Gesetzestext

 

In geeigneten Fällen und soweit es nach dem Entwicklungsstand des Mündels angezeigt ist,

1. hat das Familiengericht den Mündel persönlich anzuhören, wenn Anhaltspunkte bestehen, dass der Vormund pflichtwidrig die Rechte des Mündels nicht oder nicht in geeigneter Weise beachtet oder seinen Pflichten als Vormund in anderer Weise nicht nachkommt,
2. soll das Familiengericht den Anfangs- und Jahresbericht des Vormunds über die persönlichen Verhältnisse des Mündels, die Rechnungslegung des Vormunds, wenn der Umfang des zu verwaltenden Vermögens dies rechtfertigt, sowie wesentliche Änderungen der persönlichen oder wirtschaftlichen Verhältnisse des Mündels mit dem Mündel persönlich besprechen; der Vormund kann hinzugezogen werden.

Normzweck.

 

Rn 1

Um die Subjektstellung des Mündels zu stärken, soll der Mündel, soweit es im Einzelfall geboten ist und auch sein Entwicklungsstand es zulässt (ggf gemeinsam mit dem Vormund), zu den Berichten, der Rechnungslegung und zur Änderung der persönlichen und wirtschaftlichen Verhältnisse durch das FamG angehört werden.

 

Rn 2

Nach Nr 1 ist eine Anhörung des Mündels geboten, wenn entsprechende Anhaltspunkte für Pflichtwidrigkeiten des Vormunds vorliegen und der Mündel die nötige Reife aufweist, den zugrunde liegenden Sachverhalt zu erfassen und zur Darstellung seiner Situation beizutragen.
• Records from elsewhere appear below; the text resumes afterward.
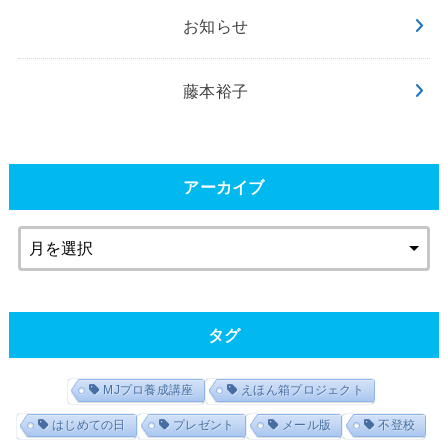
お知らせ
藤本裕子
アーカイブ
タグ
MJプロ養成講座
えほん箱プロジェクト
はじめての日
プレゼント
メール版
不登校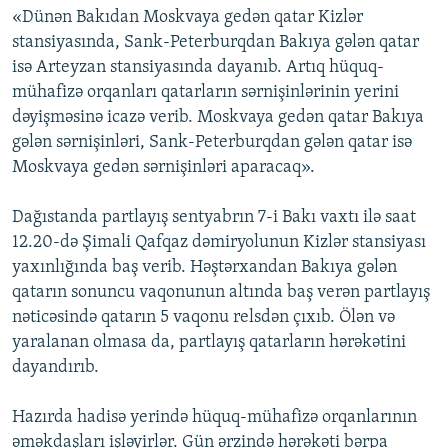
«Dünən Bakıdan Moskvaya gedən qatar Kizlər
İNFOQRAFIKA
AZƏRBAYCAN ƏDƏBIYYATI KITABXANASI
MISSIYAMIZ
BIZI IZLƏ
stansiyasında, Sank-Peterburqdan Bakıya gələn qatar
KARIKATURA
İSLAM VƏ DEMOKRATIYA
PEŞƏ ETIKASI VƏ JURNALISTIKA STANDARTLARIMIZ
isə Arteyzan stansiyasında dayanıb. Artıq hüquq-
mühafizə orqanları qatarların sərnişinlərinin yerini
İZ - MƏDƏNIYYƏT PROQRAMI
MATERIALLARIMIZDAN ISTIFADƏ
dəyişməsinə icazə verib. Moskvaya gedən qatar Bakıya
AZADLIQRADIOSU MOBIL TELEFONUNUZDA
RFE/RL-in bütün saytları
gələn sərnişinləri, Sank-Peterburqdan gələn qatar isə
BIZIMLƏ ƏLAQƏ
Moskvaya gedən sərnişinləri aparacaq».
XƏBƏR BÜLLETENLƏRIMIZ
Dağıstanda partlayış sentyabrın 7-i Bakı vaxtı ilə saat
12.20-də Şimali Qafqaz dəmiryolunun Kizlər stansiyası
yaxınlığında baş verib. Həştərxandan Bakıya gələn
qatarın sonuncu vaqonunun altında baş verən partlayış
nəticəsində qatarın 5 vaqonu relsdən çıxıb. Ölən və
yaralanan olmasa da, partlayış qatarların hərəkətini
dayandırıb.
Hazırda hadisə yerində hüquq-mühafizə orqanlarının
əməkdaşları işləyirlər. Gün ərzində hərəkəti bərpa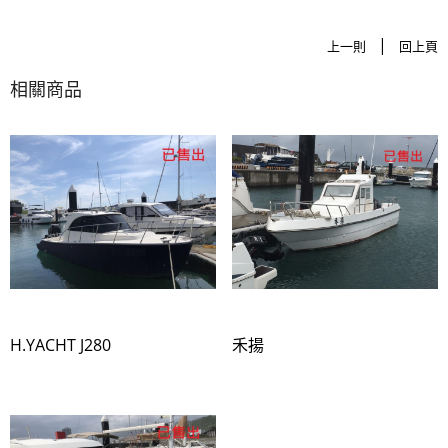
|
上一則
回上頁
相關商品
H.YACHT J280
禾揚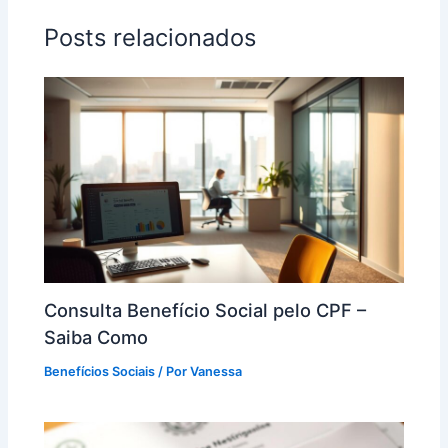
Posts relacionados
Consulta Benefício Social pelo CPF –
Saiba Como
Benefícios Sociais
/ Por
Vanessa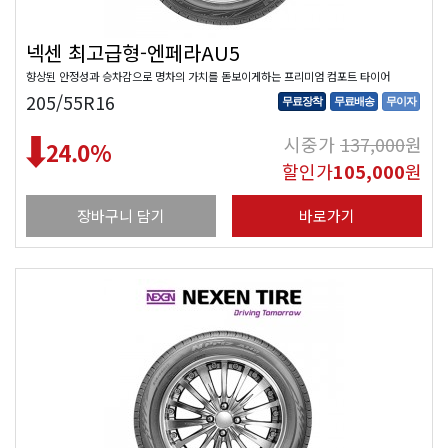
넥센 최고급형-엔페라AU5
향상된 안정성과 승차감으로 명차의 가치를 돋보이게하는 프리미엄 컴포트 타이어
205/55R16
무료장착
무료배송
무이자
시중가
137,000
원
24.0
%
할인가
105,000
원
장바구니 담기
바로가기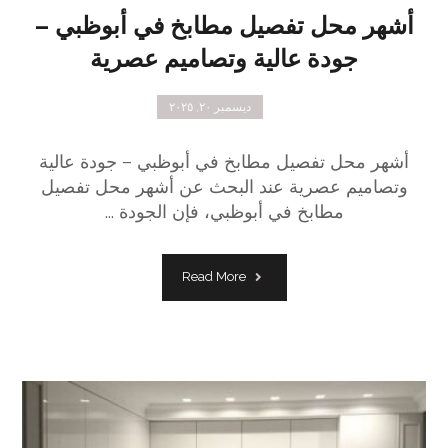
أشهر محل تفصيل مطابخ في أبوظبي –
جودة عالية وتصاميم عصرية
ديسمبر ٢٠, ٢٠٢٥
أشهر محل تفصيل مطابخ في أبوظبي – جودة عالية
وتصاميم عصرية عند البحث عن أشهر محل تفصيل
مطابخ في أبوظبي، فإن الجودة ...
Read More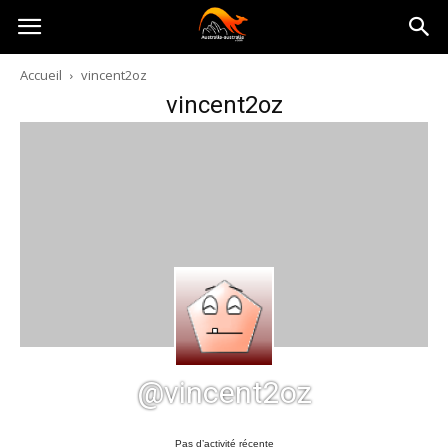
Australia-
Accueil
vincent2oz
vincent2oz
australie.com
@vincent2oz
Pas d’activité récente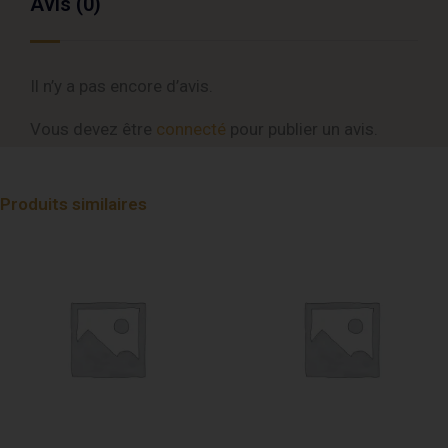
Avis (0)
Il n’y a pas encore d’avis.
Vous devez être
connecté
pour publier un avis.
Produits similaires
Seinen Pflichten gegenüber dem Mündel kommt der Vormund zB nicht nach, wenn er es unterlässt, dem Gericht berichtenswerte Vorgänge mitzuteilen, etwa, dass eine ehrenamtliche Vormundschaft möglich ist oder wenn er den bereits einsichtsfähigen Mündel vor einer Vermögensanlage nicht einbezieht (BTDrs 19/24445, 220 f).

 

Rn 3

Nach Nr 2 kann das FamG sowohl den Anfangs- als auch den Jahresbericht über die persönlichen Verhältnisse des Mündels mit diesem und ggf auch mit dem Vormund besprechen. Das FamG soll auf diese Weise ein eigenes Bild von der persönlichen Situation des Mündels beim Anfangsbericht und von der Zufriedenheit mit der Amtsführung des Vormunds beim Jahresbericht gewinnen. Das Gericht kann so einen unmittelbaren Eindruck über die Ansichten des Mündels erlangen. Unter der weiteren Voraussetzung, dass der Umfang des zu verwaltenden Mündelvermögens dies rechtfertigt, soll das FamG auch die Rechnungslegung des Vormunds mit dem Mündel besprechen. Schließlich kann auch eine Anzeige nach § 1802 II iVm § 1864 II 1 des Vormunds zu Änderungen der persönlichen oder wirtschaftlichen Verhältnisse des Mündels für das FamG Anlass sein, diese Änderung mit dem Mündel und ggf mit dem Vormund zu besprechen. Es steht dabei (anders als in Nr 1) im pflichtgemäßen Ermessen des FamG, ob überhaupt eine Besprechung mit dem Mündel veranlasst wird und ob der Vormund zu dieser Besprechung hinzugezogen werden soll (BTDrs 19/24445, 220 f).